Через неделю меня выписали, и в сопровождении Анатолия и Ленки я, как английская королева, была перевезена в свою резиденцию на Ленинградской улице. Оказавшись у себя дома, я решила играть по своим правилам и вечером того же дня объявила полный сбор.
— Я здорова, — сказала я Анатолию, который пытался меня урезонить и уговорить подождать еще хотя бы неделю. — У меня даже есть справка, — потрясала я бумагой, выписанной мне в больнице.
Анатолий, успевший хорошо изучить меня, сдался. Я села за телефон и первому позвонила Кире. Кирьянов, тоже хорошо знавший меня, сразу же согласился и вызвался даже заехать за Гариком.
— И за Венчиком тоже, — напомнила ему я.
— Зачем же за ним заезжать, он живет в соседнем дворе? — не понял просьбы Кирьянов.
— Из уважения, — сказала я и повесила трубку.

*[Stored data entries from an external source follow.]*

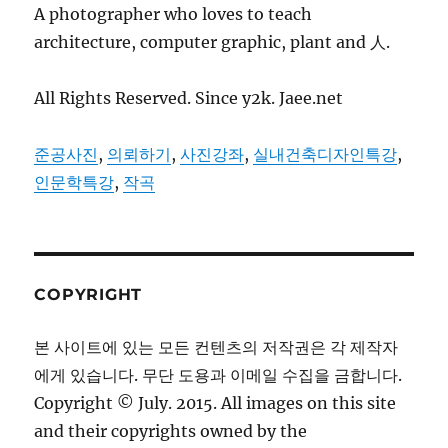
A photographer who loves to teach
architecture, computer graphic, plant and 人.
All Rights Reserved. Since y2k. Jaee.net
준공사진
,
의뢰하기
,
사진강좌
,
실내건축디자인특강
,
인문학특강
,
작곡
COPYRIGHT
본 사이트에 있는 모든 컨텐츠의 저작권은 각 제작자
에게 있습니다. 무단 도용과 이메일 수집을 금합니다.
Copyright © July. 2015. All images on this site
and their copyrights owned by the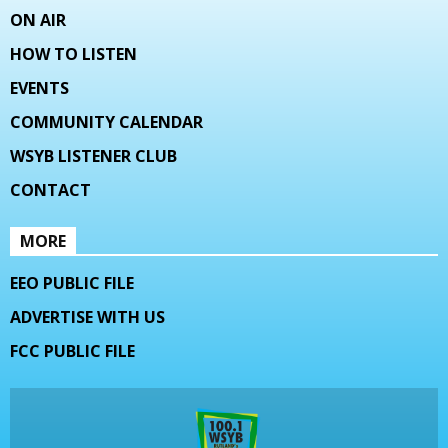
ON AIR
HOW TO LISTEN
EVENTS
COMMUNITY CALENDAR
WSYB LISTENER CLUB
CONTACT
MORE
EEO PUBLIC FILE
ADVERTISE WITH US
FCC PUBLIC FILE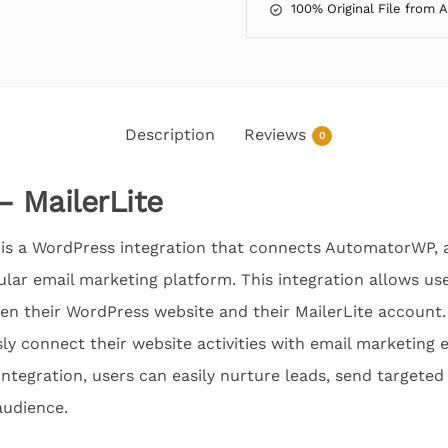
100% Original File from 
Description
Reviews
0
 MailerLite
is a WordPress integration that connects AutomatorWP, 
pular email marketing platform. This integration allows u
n their WordPress website and their MailerLite account. 
ly connect their website activities with email marketing ef
 integration, users can easily nurture leads, send targeted
audience.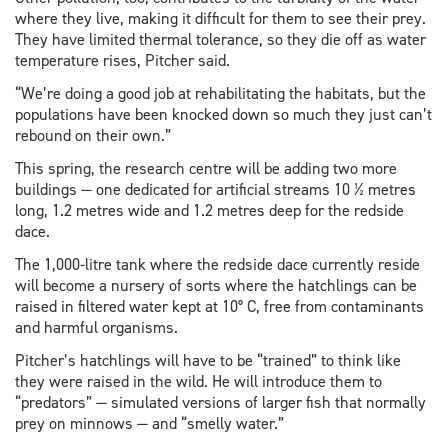
where they live, making it difficult for them to see their prey.
They have limited thermal tolerance, so they die off as water
temperature rises, Pitcher said.
“We’re doing a good job at rehabilitating the habitats, but the
populations have been knocked down so much they just can’t
rebound on their own.”
This spring, the research centre will be adding two more
buildings — one dedicated for artificial streams 10 ½ metres
long, 1.2 metres wide and 1.2 metres deep for the redside
dace.
The 1,000-litre tank where the redside dace currently reside
will become a nursery of sorts where the hatchlings can be
raised in filtered water kept at 10° C, free from contaminants
and harmful organisms.
Pitcher’s hatchlings will have to be “trained” to think like
they were raised in the wild. He will introduce them to
“predators” — simulated versions of larger fish that normally
prey on minnows — and “smelly water.”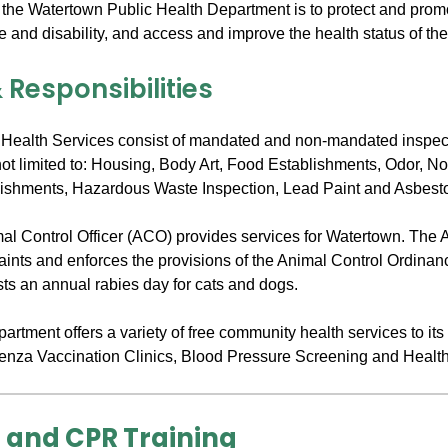
 the Watertown Public Health Department is to protect and promo
e and disability, and access and improve the health status of th
 Responsibilities
Health Services consist of mandated and non-mandated inspec
not limited to: Housing, Body Art, Food Establishments, Odor, N
ishments, Hazardous Waste Inspection, Lead Paint and Asbest
imal Control Officer (ACO) provides services for Watertown. The
laints and enforces the provisions of the Animal Control Ordinan
ts an annual rabies day for cats and dogs.
rtment offers a variety of free community health services to its
uenza Vaccination Clinics, Blood Pressure Screening and Healt
d and CPR Training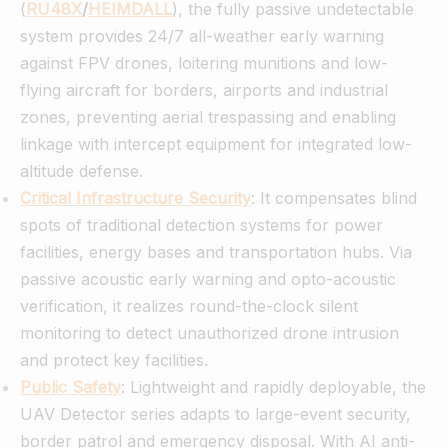
(
RU48X
/
HEIMDALL
), the fully passive undetectable
system provides 24/7 all-weather early warning
against FPV drones, loitering munitions and low-
flying aircraft for borders, airports and industrial
zones, preventing aerial trespassing and enabling
linkage with intercept equipment for integrated low-
altitude defense.
Critical Infrastructure Security
: It compensates blind
spots of traditional detection systems for power
facilities, energy bases and transportation hubs. Via
passive acoustic early warning and opto-acoustic
verification, it realizes round-the-clock silent
monitoring to detect unauthorized drone intrusion
and protect key facilities.
Public Safety
: Lightweight and rapidly deployable, the
UAV Detector series adapts to large-event security,
border patrol and emergency disposal. With AI anti-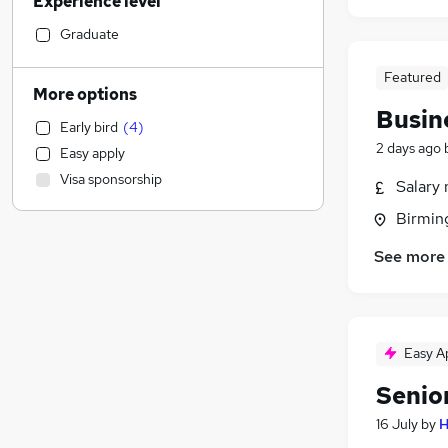
Experience level
Banking
(
5
)
Education
(
3
)
Graduate
General Insurance
(
2
)
Featured
Energy
(
2
)
More options
Health & Medicine
(
1
)
Busin
Early bird
(
4
)
Retail
(
1
)
2 days ago
Easy apply
Transport & Logistics
(
1
)
Visa sponsorship
Salary 
Hospitality & Catering
Charity & Voluntary
(
1
)
Birmin
Recruitment Consultancy
See more
Sales
Strategy & Consultancy
(
4
)
FMCG
(
1
)
Marketing & PR
Easy A
Estate Agency
Senio
Motoring & Automotive
Manufacturing
(
1
)
16 July
by
H
Graduate Training & Internships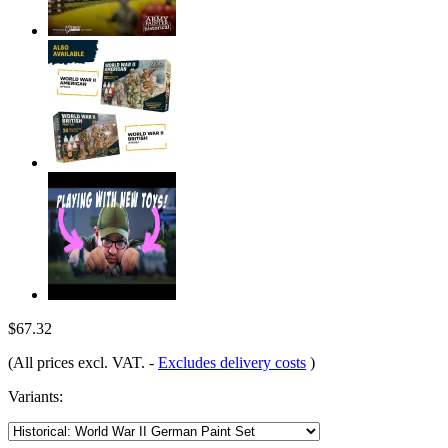
$67.32
(All prices excl. VAT.
-
Excludes delivery costs
)
Variants: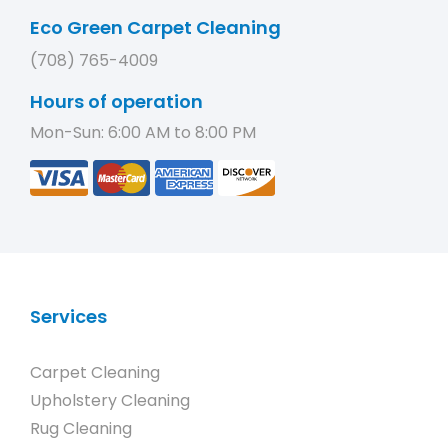
Eco Green Carpet Cleaning
(708) 765-4009
Hours of operation
Mon-Sun: 6:00 AM to 8:00 PM
Services
Carpet Cleaning
Upholstery Cleaning
Rug Cleaning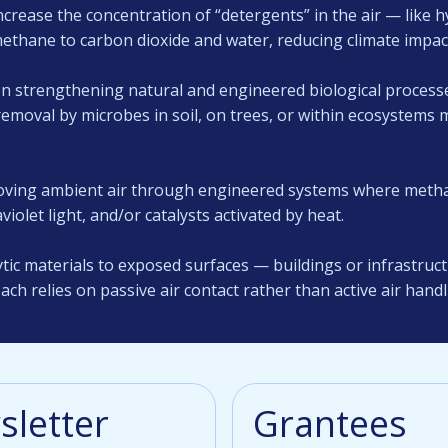
crease the concentration of “detergents” in the air — like h
methane to carbon dioxide and water, reducing climate impac
n strengthening natural and engineered biological proces
moval by microbes in soil, on trees, or within ecosystems 
ving ambient air through engineered systems where methan
violet light, and/or catalysts activated by heat.
tic materials to exposed surfaces — buildings or infrastru
ach relies on passive air contact rather than active air handl
letter
Grantees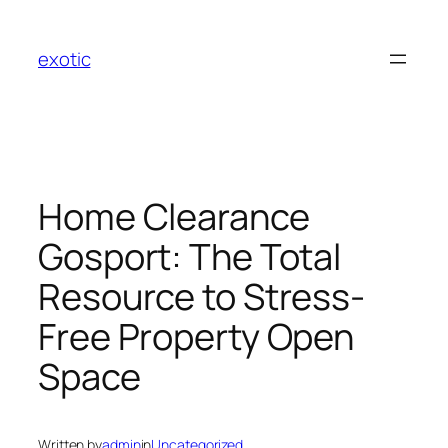
Skip
to
exotic
content
Home Clearance
Gosport: The Total
Resource to Stress-
Free Property Open
Space
Written by
admin
in
Uncategorized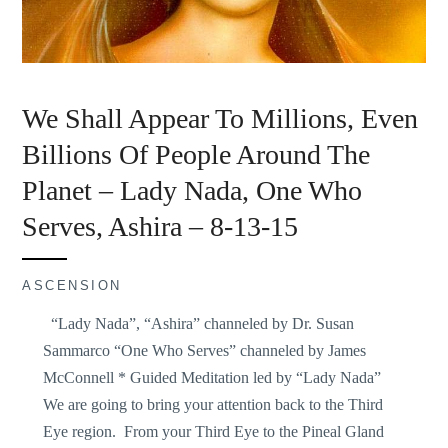
We Shall Appear To Millions, Even
Billions Of People Around The
Planet – Lady Nada, One Who
Serves, Ashira – 8-13-15
ASCENSION
“Lady Nada”, “Ashira” channeled by Dr. Susan
Sammarco “One Who Serves” channeled by James
McConnell * Guided Meditation led by “Lady Nada”
We are going to bring your attention back to the Third
Eye region. From your Third Eye to the Pineal Gland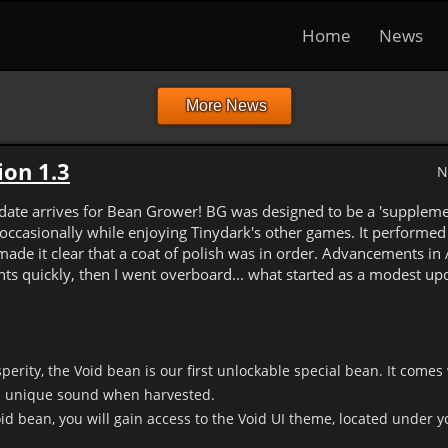
Home
News
More News
on 1.3
N
pdate arrives for Bean Grower! BG was designed to be a 'suppleme
occasionally while enjoying Tinydark's other games. It performed f
made it clear that a coat of polish was in order. Advancements in 
s quickly, then I went overboard... what started as a modest up
perity, the Void bean is our first unlockable special bean. It comes 
 unique sound when harvested.
d bean, you will gain access to the Void UI theme, located under yo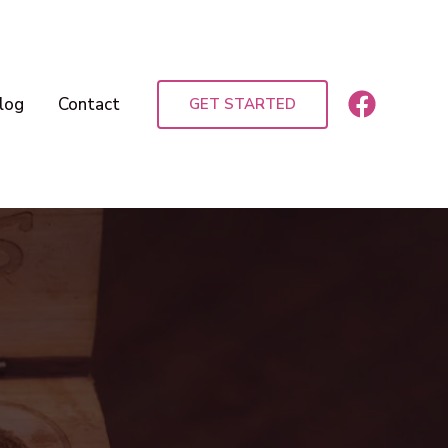
log
Contact
GET STARTED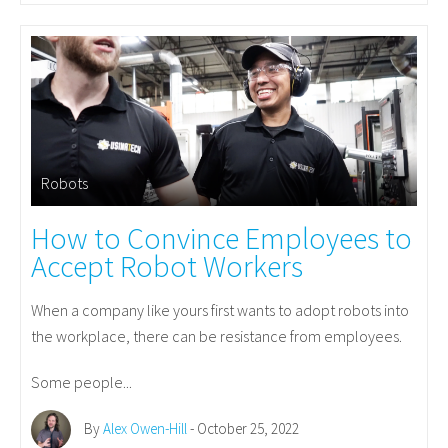
Robots
How to Convince Employees to
Accept Robot Workers
When a company like yours first wants to adopt robots into
the workplace, there can be resistance from employees.
Some people...
By
Alex Owen-Hill
- October 25, 2022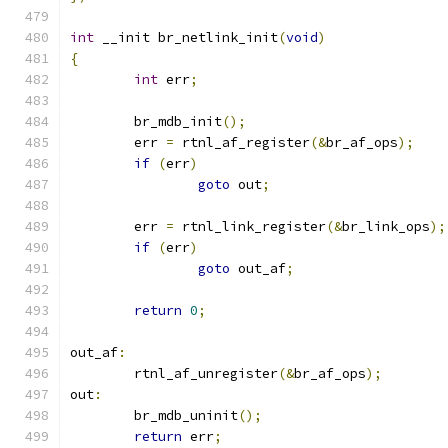
int
 __init br_netlink_init
(
void
)
{
int
 err
;
	br_mdb_init
();
	err 
=
 rtnl_af_register
(&
br_af_ops
);
if
(
err
)
goto
 out
;
	err 
=
 rtnl_link_register
(&
br_link_ops
);
if
(
err
)
goto
 out_af
;
return
0
;
out_af
:
	rtnl_af_unregister
(&
br_af_ops
);
out
:
	br_mdb_uninit
();
return
 err
;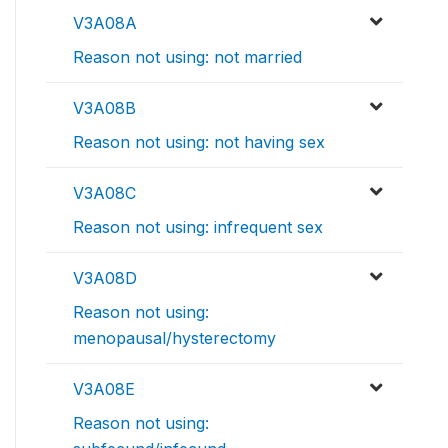
V3A08A
Reason not using: not married
V3A08B
Reason not using: not having sex
V3A08C
Reason not using: infrequent sex
V3A08D
Reason not using:
menopausal/hysterectomy
V3A08E
Reason not using: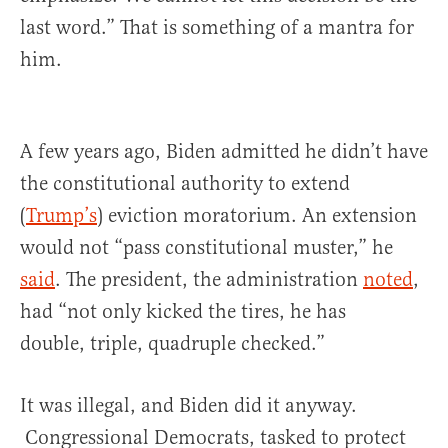
last word.” That is something of a mantra for
him.
A few years ago, Biden admitted he didn’t have
the constitutional authority to extend
(
Trump’s
) eviction moratorium. An extension
would not “pass constitutional muster,” he
said
. The president, the administration
noted
,
had “not only kicked the tires, he has
double, triple, quadruple checked.”
It was illegal, and Biden did it anyway.
Congressional Democrats, tasked to protect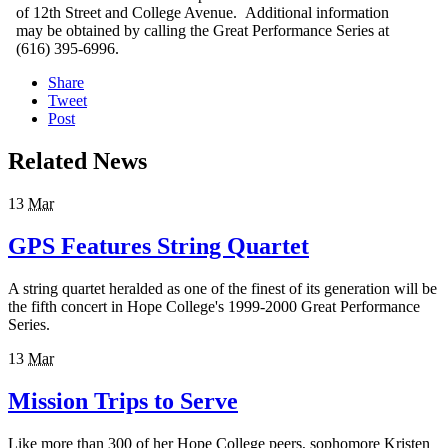
of 12th Street and College Avenue. Additional information
may be obtained by calling the Great Performance Series at
(616) 395-6996.
Share
Tweet
Post
Related News
13
Mar
GPS Features String Quartet
A string quartet heralded as one of the finest of its generation will be
the fifth concert in Hope College's 1999-2000 Great Performance
Series.
13
Mar
Mission Trips to Serve
Like more than 300 of her Hope College peers, sophomore Kristen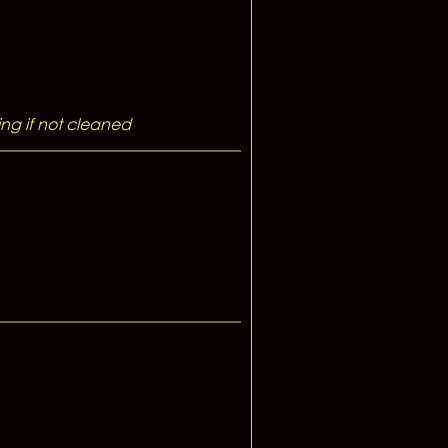
ng if not cleaned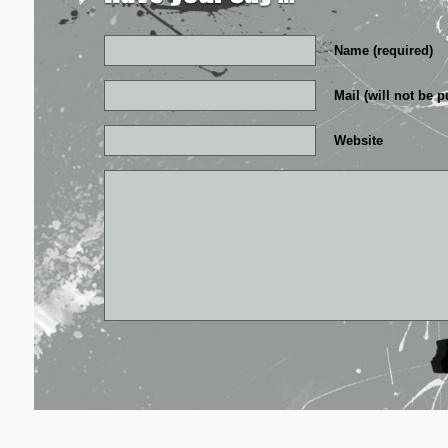
Name (required)
Mail (will not be p
Website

— А Андрей будет? — робко подала голос Ленка.
— Какой Андрей? — не сразу поняла я.
— Мельников. Ты что? Фамилию своего друга забыла? — съязвила подруга.
— Да не вопрос. — Я взяла телефон и набрала номер Андрея.
Уговаривать его не пришлось, он был легок на подъем и с радостью принимал участие в любых междусобойчиках, какому бы событию они ни были посвящены.
— Я с цаплей, — весело сказал он напоследок.
— С какой цаплей? — Сегодня я отличалась удивительной непонятливостью.
— С серой, мать, с серой, — засмеялся в трубку Андрей.
— Ленка! — закричала Таня. — А чем мы мужиков кормить будем?
О еде я, как всегда, не подумала.
— Я один салатик знаю — пальчики оближешь, — засуетилась подруга.